Über eine Antwort würde ich mich sehr freuen.

Mit freundlichen Grüßen,
Antwort von Sebastian Blumenthal
bisher keineEmpfehlungen
07.07.2010
Sebastian Blumenthal
Sehr geehrte Frau ,
 
aus meiner Sicht ist die Einbindung der neuen Medien und des Internets in jedem Fall ein Gewinn für die Demokratie, insbesondere unter den Aspekten Transparenz und Partizipation. Als Beispiel möchte ich die Enquete Kommission "Internet und digitale Gesellschaft" benennen, für deren Einrichtung ich selbst sowie die FDP Fraktion zu Beginn der aktuellen Legislative aktiv geworben haben. In der Enquete geht es um die Ausarbeitung von Handlungsempfehlungen für die Politik in Bezug auf das Internet und digitale Medien, also die Grundsatzfrage, in welcher Art von Kommunikations- und Informationsgesellschaft wir künftig leben wollen. Die Enquete tagt überwiegend öffentlich - im Gegensatz zu den "normalen" Ausschüssen des Deutschen Bundestags. Die Öffentlichkeit wird über Online Forum eingebunden, interessierte Bürger können dort aktiv teilhaben und eigene Fragen, Anregungen und Meinungen an die Enquete Mitglieder einbringen; diese werden dann in unsere Diskussionen aufgenommen. Ferner haben neben uns Abgeordneten dort Sachverständige aus den Bereichen Wirtschaft, Wissenschaft, Community, Verbände, Kultur, Medien und Institutionen Stimmrecht und sind intensiv in die aktuellen Diskussionen und Beratungen eingebunden. Zu den Sitzungen gibt es Livestreams, die online auch nachträglich abgerufen werden können.

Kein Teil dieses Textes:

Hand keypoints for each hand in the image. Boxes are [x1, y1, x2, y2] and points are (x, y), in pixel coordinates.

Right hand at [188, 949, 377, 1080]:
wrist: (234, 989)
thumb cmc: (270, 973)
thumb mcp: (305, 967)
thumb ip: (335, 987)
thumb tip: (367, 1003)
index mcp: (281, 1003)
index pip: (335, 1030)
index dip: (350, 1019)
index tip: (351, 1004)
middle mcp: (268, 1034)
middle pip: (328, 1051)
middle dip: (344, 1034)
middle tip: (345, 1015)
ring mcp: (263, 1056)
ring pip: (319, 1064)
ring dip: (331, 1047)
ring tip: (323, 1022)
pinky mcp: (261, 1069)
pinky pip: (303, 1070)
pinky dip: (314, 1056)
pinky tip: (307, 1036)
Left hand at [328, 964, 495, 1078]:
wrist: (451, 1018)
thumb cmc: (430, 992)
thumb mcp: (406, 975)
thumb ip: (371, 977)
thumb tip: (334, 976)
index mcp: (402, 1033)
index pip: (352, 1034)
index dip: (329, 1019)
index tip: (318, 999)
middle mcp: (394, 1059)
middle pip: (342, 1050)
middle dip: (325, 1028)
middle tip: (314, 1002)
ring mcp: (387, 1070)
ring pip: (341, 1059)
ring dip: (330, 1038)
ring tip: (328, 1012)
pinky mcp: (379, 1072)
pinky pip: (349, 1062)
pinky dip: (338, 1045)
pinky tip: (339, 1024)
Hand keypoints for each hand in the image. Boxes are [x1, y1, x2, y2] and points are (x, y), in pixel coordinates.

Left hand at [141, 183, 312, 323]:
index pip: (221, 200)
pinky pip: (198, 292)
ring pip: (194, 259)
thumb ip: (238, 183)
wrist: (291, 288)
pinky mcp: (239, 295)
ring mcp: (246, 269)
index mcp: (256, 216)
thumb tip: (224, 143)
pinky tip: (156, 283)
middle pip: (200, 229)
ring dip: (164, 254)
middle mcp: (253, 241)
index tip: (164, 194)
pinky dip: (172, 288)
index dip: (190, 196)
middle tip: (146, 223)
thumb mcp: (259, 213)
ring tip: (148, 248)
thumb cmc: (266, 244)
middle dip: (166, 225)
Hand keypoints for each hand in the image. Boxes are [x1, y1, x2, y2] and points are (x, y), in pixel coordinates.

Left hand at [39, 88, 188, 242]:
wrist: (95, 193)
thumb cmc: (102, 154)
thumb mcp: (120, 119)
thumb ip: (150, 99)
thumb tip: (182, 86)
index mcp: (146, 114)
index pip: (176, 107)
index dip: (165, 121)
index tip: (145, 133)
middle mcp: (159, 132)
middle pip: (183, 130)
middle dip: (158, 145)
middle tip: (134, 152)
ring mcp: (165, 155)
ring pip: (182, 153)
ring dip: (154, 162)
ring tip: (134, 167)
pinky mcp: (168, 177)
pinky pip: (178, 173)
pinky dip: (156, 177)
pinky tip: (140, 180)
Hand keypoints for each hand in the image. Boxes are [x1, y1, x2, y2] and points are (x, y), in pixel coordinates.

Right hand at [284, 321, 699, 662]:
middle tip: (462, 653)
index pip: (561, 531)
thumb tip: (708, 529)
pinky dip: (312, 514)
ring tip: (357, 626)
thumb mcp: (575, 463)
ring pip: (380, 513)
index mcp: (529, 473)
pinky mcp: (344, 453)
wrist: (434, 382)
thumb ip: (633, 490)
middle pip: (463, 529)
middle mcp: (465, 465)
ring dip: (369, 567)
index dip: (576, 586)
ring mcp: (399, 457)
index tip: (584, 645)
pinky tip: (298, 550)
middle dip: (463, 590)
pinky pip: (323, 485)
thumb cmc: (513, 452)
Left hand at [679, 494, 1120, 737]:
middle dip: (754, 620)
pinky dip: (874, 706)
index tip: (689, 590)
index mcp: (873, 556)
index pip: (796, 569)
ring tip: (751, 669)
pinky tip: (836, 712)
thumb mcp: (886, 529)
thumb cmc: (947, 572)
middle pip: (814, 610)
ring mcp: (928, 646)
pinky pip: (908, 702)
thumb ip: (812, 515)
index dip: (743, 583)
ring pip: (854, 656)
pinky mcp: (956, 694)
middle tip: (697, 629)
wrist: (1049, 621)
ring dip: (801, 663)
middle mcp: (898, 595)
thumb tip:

 Sie finden die Website des Bundestags dazu hier:
www.bundestag.de
Die FDP begleitet die Enquete mit einem eigenen Portal, welches wir auch anderen Parteien/ Fraktionen und Bürgern zur aktiven Teilhabe und Diskussion geöffnet haben: www.open-enquete.de
Erfolgreiche Beispiele aus dem Ausland sind vor allem in den USA zu sehen, wo u.a. die Präsidentschaftswahlkämpfe unter Einbindung der Öffentlichkeit mit Web 2.0 Plattformen schon seit einigen Jahren erfolgreich und mit hoher Akzeptanz und Nutzung etabliert sind.
Da mir persönlich die Informationsfreiheit und Selbstbestimmung der Bürger  - genau wie in der analogen Welt - im Internet sehr wichtig sind, lehne ich Maßnahmen wir Internetsperren ab. Jeder Ansatz einer staatlichen Zensur von Inhalten ist für mich inakzeptabel.
Die staatlich angeordnete massenhafte Speicherung von Verkehrsdaten, die verdachtsunabhängig erhoben werden, lehne ich ebenfalls ab und begrüße daher ausdrücklich das Urteil des Verfassungsgerichts, mit dem die bisherige Vorratsdatenspeicherung für unzulässig erklärt wurde. Der pauschale Generalverdacht von Seiten des Staates gegen seine Bürger lassen sich mit meinem Verständnis eines liberalen Rechtsstaates nicht vereinbaren.